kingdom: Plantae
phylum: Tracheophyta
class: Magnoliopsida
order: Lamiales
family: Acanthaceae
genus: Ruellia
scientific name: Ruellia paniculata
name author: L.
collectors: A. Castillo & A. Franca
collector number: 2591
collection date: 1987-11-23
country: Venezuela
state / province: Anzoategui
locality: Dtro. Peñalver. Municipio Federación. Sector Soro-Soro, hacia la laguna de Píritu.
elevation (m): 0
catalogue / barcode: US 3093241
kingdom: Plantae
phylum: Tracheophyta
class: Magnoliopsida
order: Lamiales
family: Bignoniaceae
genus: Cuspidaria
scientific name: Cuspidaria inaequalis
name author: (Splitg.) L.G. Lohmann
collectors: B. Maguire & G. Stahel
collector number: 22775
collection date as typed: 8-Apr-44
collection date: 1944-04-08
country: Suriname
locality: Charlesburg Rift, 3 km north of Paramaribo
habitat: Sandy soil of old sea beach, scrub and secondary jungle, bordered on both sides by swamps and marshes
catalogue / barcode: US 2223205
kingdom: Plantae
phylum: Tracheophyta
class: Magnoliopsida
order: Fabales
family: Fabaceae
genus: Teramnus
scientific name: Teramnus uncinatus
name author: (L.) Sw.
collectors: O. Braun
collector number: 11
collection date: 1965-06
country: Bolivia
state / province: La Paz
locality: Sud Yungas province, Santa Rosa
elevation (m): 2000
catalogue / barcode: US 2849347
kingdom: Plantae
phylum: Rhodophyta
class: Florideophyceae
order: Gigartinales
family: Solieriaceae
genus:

☆ ☆ ☆

■ **Short problem**
Print every line of the records above without changing a single character.

■ **Correct response**
kingdom: Plantae
phylum: Tracheophyta
class: Magnoliopsida
order: Lamiales
family: Acanthaceae
genus: Ruellia
scientific name: Ruellia paniculata
name author: L.
collectors: A. Castillo & A. Franca
collector number: 2591
collection date: 1987-11-23
country: Venezuela
state / province: Anzoategui
locality: Dtro. Peñalver. Municipio Federación. Sector Soro-Soro, hacia la laguna de Píritu.
elevation (m): 0
catalogue / barcode: US 3093241
kingdom: Plantae
phylum: Tracheophyta
class: Magnoliopsida
order: Lamiales
family: Bignoniaceae
genus: Cuspidaria
scientific name: Cuspidaria inaequalis
name author: (Splitg.) L.G. Lohmann
collectors: B. Maguire & G. Stahel
collector number: 22775
collection date as typed: 8-Apr-44
collection date: 1944-04-08
country: Suriname
locality: Charlesburg Rift, 3 km north of Paramaribo
habitat: Sandy soil of old sea beach, scrub and secondary jungle, bordered on both sides by swamps and marshes
catalogue / barcode: US 2223205
kingdom: Plantae
phylum: Tracheophyta
class: Magnoliopsida
order: Fabales
family: Fabaceae
genus: Teramnus
scientific name: Teramnus uncinatus
name author: (L.) Sw.
collectors: O. Braun
collector number: 11
collection date: 1965-06
country: Bolivia
state / province: La Paz
locality: Sud Yungas province, Santa Rosa
elevation (m): 2000
catalogue / barcode: US 2849347
kingdom: Plantae
phylum: Rhodophyta
class: Florideophyceae
order: Gigartinales
family: Solieriaceae
genus:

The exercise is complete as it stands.